The Border Boys Across the Frontier | Page 9

Freemont B. Deering
looked about him with much dignity.
"I thought I saw a book I had dropped, almost in the fire," he explained glibly, "so I jumped to get it before a hot ember fell on it."
"I had no idea you could jump like that, professor," laughed Jack. "You should have gone in for athletics at Stonefell."
It was finally decided that Walt and Ralph should stand the first watch, and Coyote Pete and Jack the last part of the night. The professor, after carefully drawing tight the curtain of his tent, "to keep the cold out," as he explained, retired. Soon after, Jack and the cow-puncher also went to bed till the watch should summon them to go on duty in their turn.
But the night passed without any reappearance of the strange shapes which had so upset the tranquility of the little camp, and, viewed in the fresh light of a new and glorious day, somehow the affair did not seem nearly so ominous and awe-inspiring as it had the night before. Breakfast, as you may imagine, was speedily disposed of, and, having seen to the stock, the party started out to explore the mesa itself.
As has been said, the side upon which they had camped the night before was nothing but a sheer cliff. Under the guidance of Coyote Pete, they now set out to encircle the strange precipitous formation. Their hearts beat high, and their eyes shone with an aroused sense of adventure as they strode along.
The professor carried with him a small volume containing a partial translation of the symbols and sign language of the ancient tribe whose domains they were about to invade. Jack had a coil of stout, half-inch manila rope, about two hundred feet in length. Walt Phelps' burden was a shovel, while Ralph Stetson carried an axe. All bore with them their revolvers, and Coyote Pete carried, in addition, a rifle.
"Are you afraid of anything?" the professor had asked him, as he noticed the sun-bronzed plainsman pick up this latter weapon.
"Waal," Pete had rejoined, with a portentous wink at the boys, "you never kin tell in this wale of tears what you're a-goin' up aginst--queer shapes, fer instance."
As they strode along, naturally the subject of the shadowy forms which had alarmed them the night before arose. Jack would have liked to investigate them right then and there, but, after all, he decided with the rest of the party, that an exploration of the mesa was the first thing of importance to be accomplished. And an interesting sight the great abandoned aboriginal beehive, was, as they rounded the inaccessible side and emerged upon the portion which faced toward the northwest.
Pete's recollection had not played him false.
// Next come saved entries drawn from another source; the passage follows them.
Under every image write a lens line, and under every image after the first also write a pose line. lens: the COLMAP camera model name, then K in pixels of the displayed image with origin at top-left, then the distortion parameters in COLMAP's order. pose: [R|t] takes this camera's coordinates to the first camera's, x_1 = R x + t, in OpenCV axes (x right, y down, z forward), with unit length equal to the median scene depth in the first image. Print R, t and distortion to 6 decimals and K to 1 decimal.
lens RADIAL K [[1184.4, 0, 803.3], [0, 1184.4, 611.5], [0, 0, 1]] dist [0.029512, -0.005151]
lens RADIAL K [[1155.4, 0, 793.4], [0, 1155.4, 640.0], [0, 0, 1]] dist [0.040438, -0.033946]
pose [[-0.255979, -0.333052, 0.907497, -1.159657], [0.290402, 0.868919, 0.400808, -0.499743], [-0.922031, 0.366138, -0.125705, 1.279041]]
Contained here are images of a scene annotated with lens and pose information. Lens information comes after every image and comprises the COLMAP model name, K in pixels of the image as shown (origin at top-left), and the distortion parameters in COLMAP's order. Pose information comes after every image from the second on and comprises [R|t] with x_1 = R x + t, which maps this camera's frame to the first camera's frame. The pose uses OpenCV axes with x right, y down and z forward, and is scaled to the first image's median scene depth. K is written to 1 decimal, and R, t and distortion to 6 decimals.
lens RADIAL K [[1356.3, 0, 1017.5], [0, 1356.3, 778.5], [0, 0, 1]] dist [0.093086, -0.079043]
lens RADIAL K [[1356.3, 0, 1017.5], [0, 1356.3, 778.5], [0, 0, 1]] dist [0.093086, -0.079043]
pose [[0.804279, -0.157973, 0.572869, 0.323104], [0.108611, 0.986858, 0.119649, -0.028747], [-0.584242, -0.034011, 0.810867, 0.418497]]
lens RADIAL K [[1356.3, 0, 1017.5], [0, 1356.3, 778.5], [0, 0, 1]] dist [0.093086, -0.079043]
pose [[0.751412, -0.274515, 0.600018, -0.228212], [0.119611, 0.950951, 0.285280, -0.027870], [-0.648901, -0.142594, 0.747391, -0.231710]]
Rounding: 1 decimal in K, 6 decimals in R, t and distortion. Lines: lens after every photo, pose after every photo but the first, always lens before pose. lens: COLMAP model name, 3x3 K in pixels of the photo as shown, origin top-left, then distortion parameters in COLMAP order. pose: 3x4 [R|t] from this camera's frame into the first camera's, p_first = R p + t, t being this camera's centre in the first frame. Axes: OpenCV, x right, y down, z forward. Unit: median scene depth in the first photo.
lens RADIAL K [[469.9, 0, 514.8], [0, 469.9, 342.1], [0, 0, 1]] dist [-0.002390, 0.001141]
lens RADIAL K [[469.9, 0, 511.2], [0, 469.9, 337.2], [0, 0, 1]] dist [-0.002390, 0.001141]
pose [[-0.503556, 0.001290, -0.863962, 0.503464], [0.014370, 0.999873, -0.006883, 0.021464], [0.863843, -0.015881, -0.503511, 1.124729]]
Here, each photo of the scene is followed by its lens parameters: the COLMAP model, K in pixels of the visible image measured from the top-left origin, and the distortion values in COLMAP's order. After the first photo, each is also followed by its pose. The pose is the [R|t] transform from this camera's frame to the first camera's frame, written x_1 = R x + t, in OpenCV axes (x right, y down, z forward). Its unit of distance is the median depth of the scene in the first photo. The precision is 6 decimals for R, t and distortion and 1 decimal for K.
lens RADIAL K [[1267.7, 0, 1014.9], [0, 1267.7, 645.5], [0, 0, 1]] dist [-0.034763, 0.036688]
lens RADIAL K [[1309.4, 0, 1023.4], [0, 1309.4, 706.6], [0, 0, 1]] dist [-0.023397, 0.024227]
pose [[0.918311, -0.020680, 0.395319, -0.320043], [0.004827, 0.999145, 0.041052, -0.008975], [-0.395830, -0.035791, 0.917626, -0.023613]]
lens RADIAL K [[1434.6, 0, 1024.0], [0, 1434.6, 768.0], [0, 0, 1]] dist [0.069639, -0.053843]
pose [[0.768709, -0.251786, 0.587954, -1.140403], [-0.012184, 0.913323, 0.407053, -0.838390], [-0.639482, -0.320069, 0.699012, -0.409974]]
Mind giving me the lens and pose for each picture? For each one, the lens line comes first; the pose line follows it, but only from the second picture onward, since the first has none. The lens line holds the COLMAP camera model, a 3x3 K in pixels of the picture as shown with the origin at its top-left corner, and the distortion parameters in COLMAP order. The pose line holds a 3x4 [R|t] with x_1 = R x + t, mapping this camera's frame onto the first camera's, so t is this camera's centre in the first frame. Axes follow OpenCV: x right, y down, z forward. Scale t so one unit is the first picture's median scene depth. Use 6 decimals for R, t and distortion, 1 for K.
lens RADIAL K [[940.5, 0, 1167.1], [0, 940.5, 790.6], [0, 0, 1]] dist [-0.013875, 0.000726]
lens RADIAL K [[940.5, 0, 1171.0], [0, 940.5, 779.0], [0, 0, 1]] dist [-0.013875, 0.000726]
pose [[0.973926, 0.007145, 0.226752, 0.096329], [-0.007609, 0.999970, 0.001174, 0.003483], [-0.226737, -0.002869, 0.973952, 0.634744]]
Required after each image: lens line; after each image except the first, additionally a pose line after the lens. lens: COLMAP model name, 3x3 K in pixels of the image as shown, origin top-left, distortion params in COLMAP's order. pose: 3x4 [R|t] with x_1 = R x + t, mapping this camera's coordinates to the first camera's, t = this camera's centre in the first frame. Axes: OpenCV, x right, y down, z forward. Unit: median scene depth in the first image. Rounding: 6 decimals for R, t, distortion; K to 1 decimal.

There was a rough pathway constructed up its face upon this side, and at the top were three tiers of holes bored in the rock face. These were evidently intended for windows, as a larger aperture was just as evidently meant for a door. The path, which zig-zagged up the face of the mesa was about eight inches in width, not more, at its base, and varied--so far as they could see from below--from that breadth to a foot, as it grew higher.
From the base to the summit the mesa was probably about one hundred and fifty feet in height, the windows not commencing till within twenty feet of the top. Its length at the base was, roughly, three hundred feet, and its thickness varied from three hundred feet or more at the center, to a few feet at each end. Roughly, then, its basic outline was that of an irregular parallelogram, while its profile was that of a flat-topped cone. For some moments the little group stood in silence as they gazed up at the yellowish-gray walls of the once-active mound.
Finally, recovering from their reverie, they set out after Coyote Pete to scale the narrow pathway leading to the summit. But, as the cow-puncher set his feet on the lowermost part of the path, he gave an exclamation of astonishment and pointed downward.
There in the dust was a footprint,--several of them, in fact.
It was a startling discovery in that isolated part of the desert to come upon the traces of human occupancy. Robinson Crusoe on his desert island could not have looked any more astonished at the imprint of the savage's sole, than did Coyote Pete. He stood looking down speechlessly at his discovery, while the others crowded about him, asking a dozen questions at once.
"If the sand-storm had hit this section, we'd been able to form some idee of how long ago them hoofs was planted there," said Pete; "but as it is, ther feller who wondered how ther apple got in ther dumpling didn't hev a harder problem than the nut we've got to crack."